It is estimated that 646 people were inside the building when the bomb exploded.

By the end of the day of the bombing, twenty were confirmed dead, including six children, and over one hundred injured. The toll eventually reached 168 confirmed dead, not including an unmatched leg that could have belonged to a possible, unidentified 169th victim.

Most of the deaths resulted from the collapse of the building, rather than the bomb blast. Those killed included 163 who were in the Alfred P. Murrah Federal Building, one person in the Athenian Building, one woman in a parking lot across the street, a man and woman in the Oklahoma Water Resources building, and a rescue worker struck on the head by debris.

The victims ranged in age from three months to seventy-three, not including the fetuses of three pregnant women. Of the dead, 99 worked for the federal government. Nineteen of the victims were children, fifteen of whom were in the America's Kids Day Care Center.



In January of 2008 I was in Oklahoma City and I did have some spare time, so I went to the memorial site. Until then the Oklahoma City bombing to me had been something I had heard about in the news (even in Germany!) but I had no personal ties to it. Thankfully none of my family members or friends were in the building when the bomb blew half of it away.

But walking through the memorial site really got to me as well. There were these two gates one saying 9:01, the other one 9:03 - the time right before the bombing when the world was still the way it was supposed to be and the time right after the bombing when everything had dramatically changed.
........
▶ PROBLEM REQUIREMENTS
Return the whole Oklahoma City bombing passage word for word. Draw on nothing but the Oklahoma City bombing passage.

▶ DATA ROWS
........
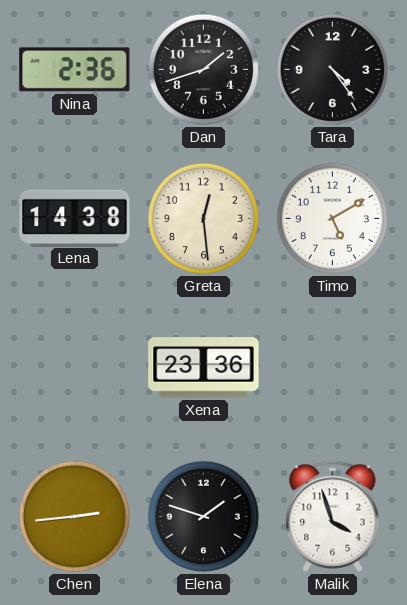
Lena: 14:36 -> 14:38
........
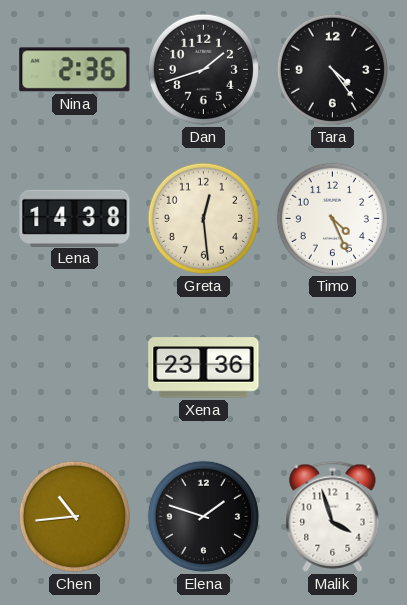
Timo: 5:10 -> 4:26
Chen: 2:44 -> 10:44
........
▶ RESPONSE
It is estimated that 646 people were inside the building when the bomb exploded.

By the end of the day of the bombing, twenty were confirmed dead, including six children, and over one hundred injured. The toll eventually reached 168 confirmed dead, not including an unmatched leg that could have belonged to a possible, unidentified 169th victim.

Most of the deaths resulted from the collapse of the building, rather than the bomb blast. Those killed included 163 who were in the Alfred P. Murrah Federal Building, one person in the Athenian Building, one woman in a parking lot across the street, a man and woman in the Oklahoma Water Resources building, and a rescue worker struck on the head by debris.

The victims ranged in age from three months to seventy-three, not including the fetuses of three pregnant women. Of the dead, 99 worked for the federal government. Nineteen of the victims were children, fifteen of whom were in the America's Kids Day Care Center.



In January of 2008 I was in Oklahoma City and I did have some spare time, so I went to the memorial site. Until then the Oklahoma City bombing to me had been something I had heard about in the news (even in Germany!) but I had no personal ties to it. Thankfully none of my family members or friends were in the building when the bomb blew half of it away.

But walking through the memorial site really got to me as well. There were these two gates one saying 9:01, the other one 9:03 - the time right before the bombing when the world was still the way it was supposed to be and the time right after the bombing when everything had dramatically changed.